Amazon Web Services has introduced three new artificial intelligence agents it calls “frontier agents,” including an autonomous coding system named Kiro that the company says can operate independently for hours or even days, handling complex software tasks with minimal human input.
Three agents previewed for coding, security, and DevOps
AWS announced the new agents on Tuesday and said preview versions are available now. The three agents are designed for different technical functions: writing and maintaining code, handling security processes such as code reviews, and automating DevOps operations including testing and deployment checks.
The agents include the Kiro autonomous coding agent, the AWS Security Agent, and the DevOps Agent. Each is intended to work with existing software development workflows rather than operate as a standalone tool.
Kiro autonomous agent builds on earlier AWS coding tool
The Kiro autonomous agent is based on AWS’s earlier AI coding tool, also named Kiro, which the company announced in July. The original version was positioned to generate production-ready code rather than short prototypes. It relied on a system AWS describes as “spec-driven development,” in which software is created based on explicit coding standards and specifications.

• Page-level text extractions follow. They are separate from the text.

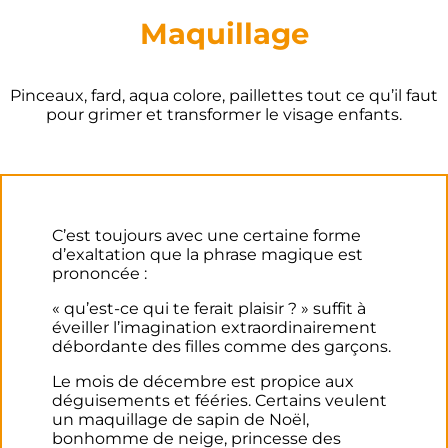
Maquillage
Pinceaux, fard, aqua colore, paillettes tout ce qu’il faut
pour grimer et transformer le visage enfants.
C’est toujours avec une certaine forme
d’exaltation que la phrase magique est
prononcée :
« qu’est-ce qui te ferait plaisir ? » suffit à
éveiller l’imagination extraordinairement
débordante des filles comme des garçons.
Le mois de décembre est propice aux
déguisements et fééries. Certains veulent
un maquillage de sapin de Noël,
bonhomme de neige, princesse des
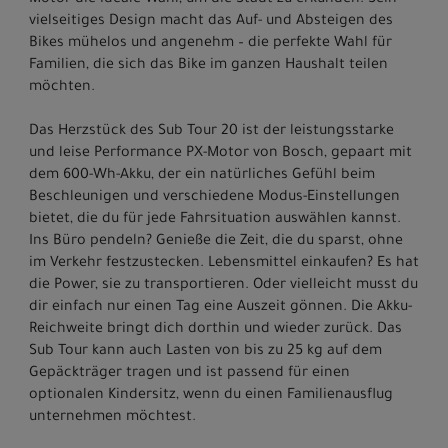
Motor die ideale Wahl, um die Stadt zu erkunden. Sein
vielseitiges Design macht das Auf- und Absteigen des
Bikes mühelos und angenehm – die perfekte Wahl für
Familien, die sich das Bike im ganzen Haushalt teilen
möchten.
Das Herzstück des Sub Tour 20 ist der leistungsstarke
und leise Performance PX-Motor von Bosch, gepaart mit
dem 600-Wh-Akku, der ein natürliches Gefühl beim
Beschleunigen und verschiedene Modus-Einstellungen
bietet, die du für jede Fahrsituation auswählen kannst.
Ins Büro pendeln? Genieße die Zeit, die du sparst, ohne
im Verkehr festzustecken. Lebensmittel einkaufen? Es hat
die Power, sie zu transportieren. Oder vielleicht musst du
dir einfach nur einen Tag eine Auszeit gönnen. Die Akku-
Reichweite bringt dich dorthin und wieder zurück. Das
Sub Tour kann auch Lasten von bis zu 25 kg auf dem
Gepäckträger tragen und ist passend für einen
optionalen Kindersitz, wenn du einen Familienausflug
unternehmen möchtest.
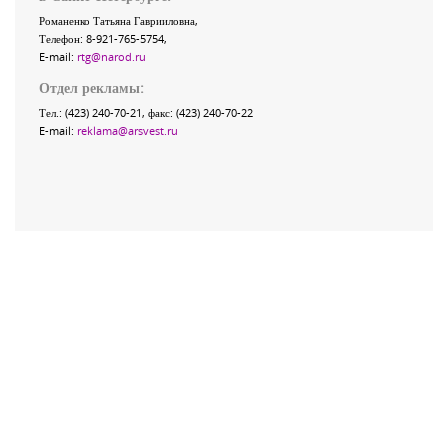
Романенко Татьяна Гаврииловна,
Телефон: 8-921-765-5754,
E-mail:
rtg@narod.ru
Отдел рекламы:
Тел.: (423) 240-70-21, факс: (423) 240-70-22
E-mail:
reklama@arsvest.ru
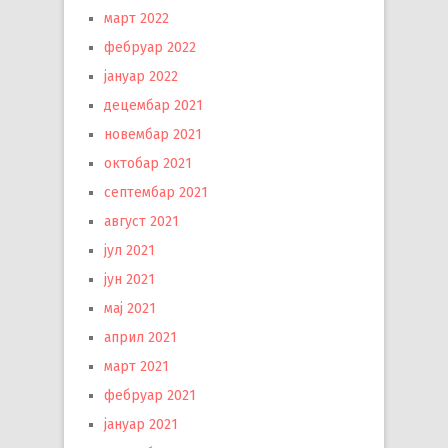
март 2022
фебруар 2022
јануар 2022
децембар 2021
новембар 2021
октобар 2021
септембар 2021
август 2021
јул 2021
јун 2021
мај 2021
април 2021
март 2021
фебруар 2021
јануар 2021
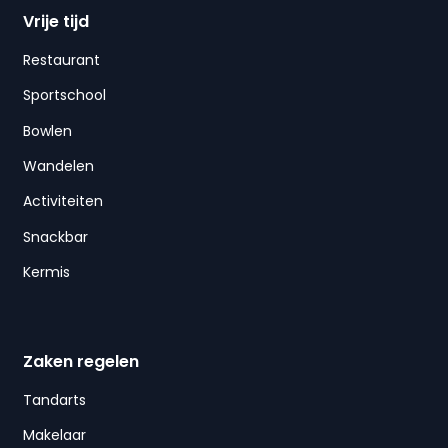
Vrije tijd
Restaurant
Sportschool
Bowlen
Wandelen
Activiteiten
Snackbar
Kermis
Zaken regelen
Tandarts
Makelaar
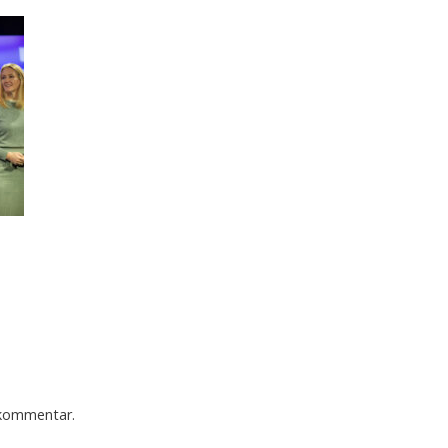
Samarbetspartners
 kommentar.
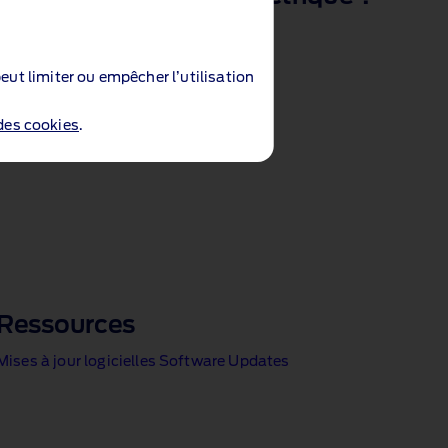
Développement durable
eut limiter ou empêcher l’utilisation
 des cookies
.
Ressources
Mises à jour logicielles Software Updates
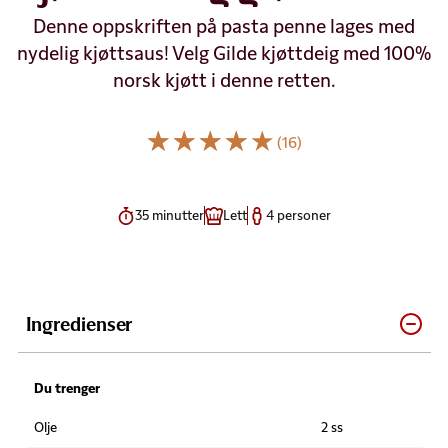
Denne oppskriften på pasta penne lages med
nydelig kjøttsaus! Velg Gilde kjøttdeig med 100%
norsk kjøtt i denne retten.
(16)
35 minutter
Lett
4 personer
Ingredienser
Du trenger
Olje
2 ss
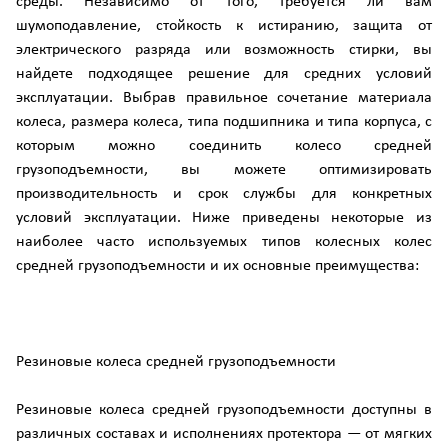
среды. Независимо от того, требуется ли вам
шумоподавление, стойкость к истиранию, защита от
электрического разряда или возможность стирки, вы
найдете подходящее решение для средних условий
эксплуатации. Выбрав правильное сочетание материала
колеса, размера колеса, типа подшипника и типа корпуса, с
которым можно соединить колесо средней
грузоподъемности, вы можете оптимизировать
производительность и срок службы для конкретных
условий эксплуатации. Ниже приведены некоторые из
наиболее часто используемых типов колесных колес
средней грузоподъемности и их основные преимущества:
Резиновые колеса средней грузоподъемности
Резиновые колеса средней грузоподъемности доступны в
различных составах и исполнениях протектора — от мягких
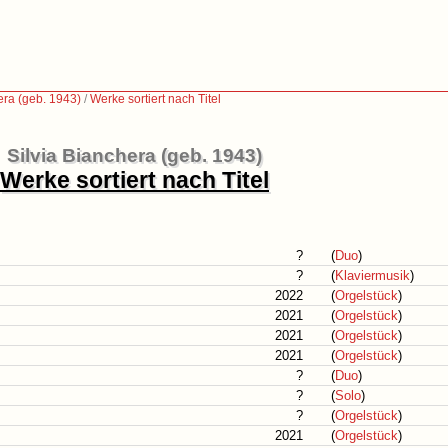
era (geb. 1943)
/
Werke sortiert nach Titel
Silvia Bianchera (geb. 1943)
Werke sortiert nach Titel
?
(
Duo
)
?
(
Klaviermusik
)
2022
(
Orgelstück
)
2021
(
Orgelstück
)
2021
(
Orgelstück
)
2021
(
Orgelstück
)
?
(
Duo
)
?
(
Solo
)
?
(
Orgelstück
)
2021
(
Orgelstück
)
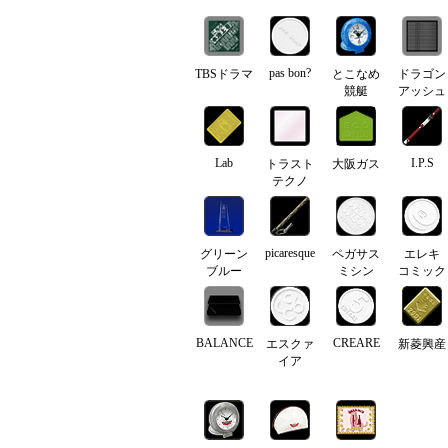
pas bon?
TBSドラマ
とこなめ
ドラゴン
競艇
アッシュ
Lab
I.P.S
トラスト
大阪ガス
テクノ
picaresque
グリーン
ペガサス
エレキ
ブルー
ミシン
コミック
BALANCE
CREARE
エスクァ
新菱興産
イア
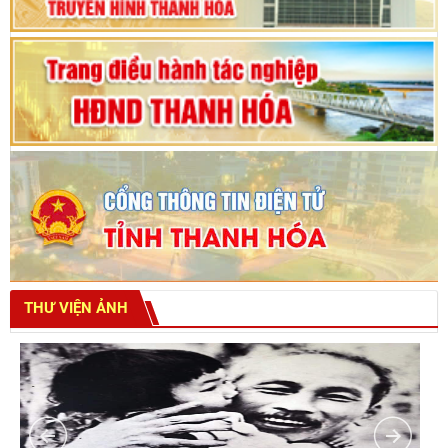
THƯ VIỆN ẢNH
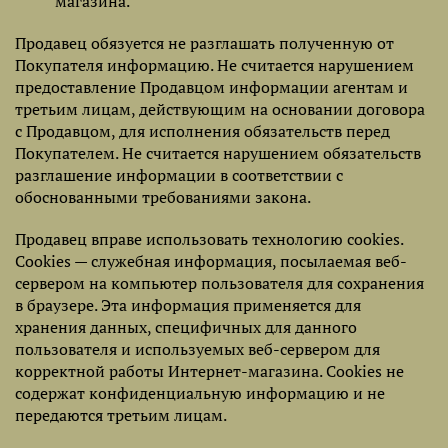
магазина.
Продавец обязуется не разглашать полученную от
Покупателя информацию. Не считается нарушением
предоставление Продавцом информации агентам и
третьим лицам, действующим на основании договора
с Продавцом, для исполнения обязательств перед
Покупателем. Не считается нарушением обязательств
разглашение информации в соответствии с
обоснованными требованиями закона.
Продавец вправе использовать технологию cookies.
Cookies — служебная информация, посылаемая веб-
сервером на компьютер пользователя для сохранения
в браузере. Эта информация применяется для
хранения данных, специфичных для данного
пользователя и используемых веб-сервером для
корректной работы Интернет-магазина. Cookies не
содержат конфиденциальную информацию и не
передаются третьим лицам.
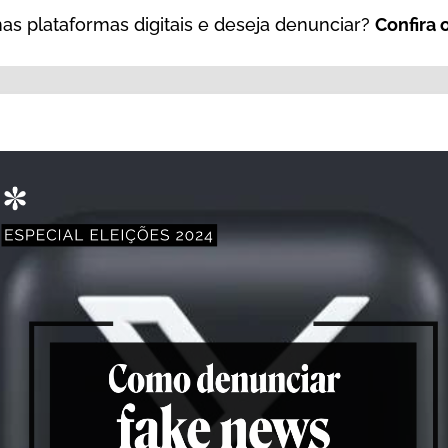
s plataformas digitais e deseja denunciar?
Confira 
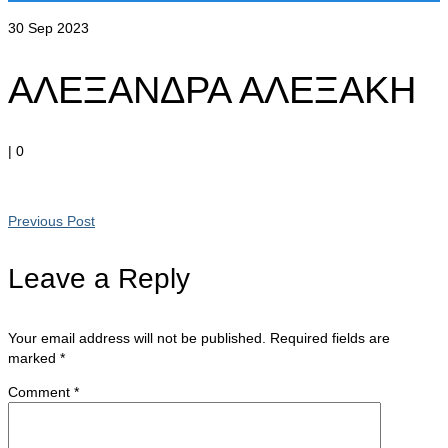
30
Sep 2023
ΑΛΕΞΑΝΔΡΑ ΑΛΕΞΑΚΗ
|
0
Previous Post
Leave a Reply
Your email address will not be published.
Required fields are
marked
*
Comment
*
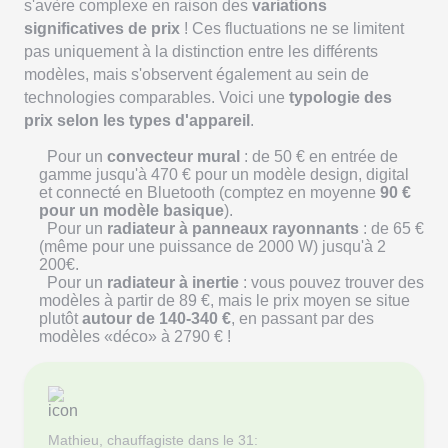
s'avère complexe en raison des
variations
significatives de prix
! Ces fluctuations ne se limitent
pas uniquement à la distinction entre les différents
modèles, mais s'observent également au sein de
technologies comparables. Voici une
typologie des
prix selon les types d'appareil
.
Pour un
convecteur mural
: de 50 € en entrée de
gamme jusqu'à 470 € pour un modèle design, digital
et connecté en Bluetooth (comptez en moyenne
90 €
pour un modèle basique
).
Pour un
radiateur à panneaux rayonnants
: de 65 €
(même pour une puissance de 2000 W) jusqu'à 2
200€.
Pour un
radiateur à inertie
: vous pouvez trouver des
modèles à partir de 89 €, mais le prix moyen se situe
plutôt
autour de 140-340 €
, en passant par des
modèles «déco» à 2790 € !
Mathieu, chauffagiste dans le 31:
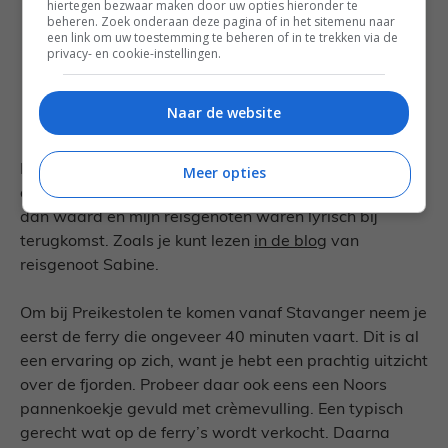
hiertegen bezwaar maken door uw opties hieronder te
beheren. Zoek onderaan deze pagina of in het sitemenu naar
een link om uw toestemming te beheren of in te trekken via de
privacy- en cookie-instellingen.
Naar de website
Laat je trouwens niet afleiden door mijn
Meer opties
afhaakgedrag! Preikestolen is het beklimmen meer
dan waard en mijn reisgenoten waren lyrisch bij
terugkomst. Zoals je kunt lezen
in de blog
van
reisgenoot Sabine.
Om bij Preikestolen te komen vanaf Stavanger neem je
eerst de ferry die ongeveer 40 minuten vaart. Dit is al
een ervaring op zich, want je hebt een prachtig uitzicht
over de fjorden. Probeer daar ook eens een Noors
pannenkoekje gevuld met crèmevulling. Een typisch
gerecht wat op de ferry’s wordt verkocht. Daarna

As Kiro produces code, a human developer instructs, corrects, or validates its assumptions. These interactions become part of the specification the system follows. The new autonomous version expands this approach by observing how teams work across different tools, scanning existing code, and using that information as training input.
AWS chief executive Matt Garman said during his keynote at AWS re:Invent on Tuesday that users can assign Kiro a complex task directly from a development backlog and allow it to determine how to complete the work on its own. He said the agent continues to refine its understanding of a team’s codebase, products, and internal standards over time.
Persistent context and multi-day operation
Amazon said Kiro maintains what it calls “persistent context across sessions,” meaning it does not lose its running memory when sessions end. This allows the agent to continue working across extended periods instead of restarting with each interaction.
According to AWS, the agent can work independently for hours or days with limited oversight. Garman gave an example in which Kiro could update a critical piece of software code used across 15 separate internal systems. Rather than assigning and validating each update individually, the agent could be instructed to fix all 15 within a single task.
Security and DevOps agents handle testing and operations
The AWS Security Agent is designed to operate independently to identify security issues as code is written. It can test code after development and suggest fixes when it detects vulnerabilities.
The DevOps Agent focuses on deployment and operational checks. It automatically tests new code for performance issues and evaluates how it interacts with other software systems, hardware configurations, and cloud environments.
AWS positioned the three agents as complementary tools covering different stages of the software lifecycle.
Comparison with other long-running AI agents
AWS is not the first company to promote long-running AI agents for coding. OpenAI said last month that its GPT-5.1-Codex-Max model was designed for extended runs of up to 24 hours.
Industry discussions around agent-based systems continue to focus on challenges such as hallucinations and accuracy limits in large language models. Developers often assign narrowly scoped tasks and verify output quickly due to these limitations.
AWS presented its new agents as capable of sustained work across longer time windows, with Kiro designed to retain task context across multiple sessions.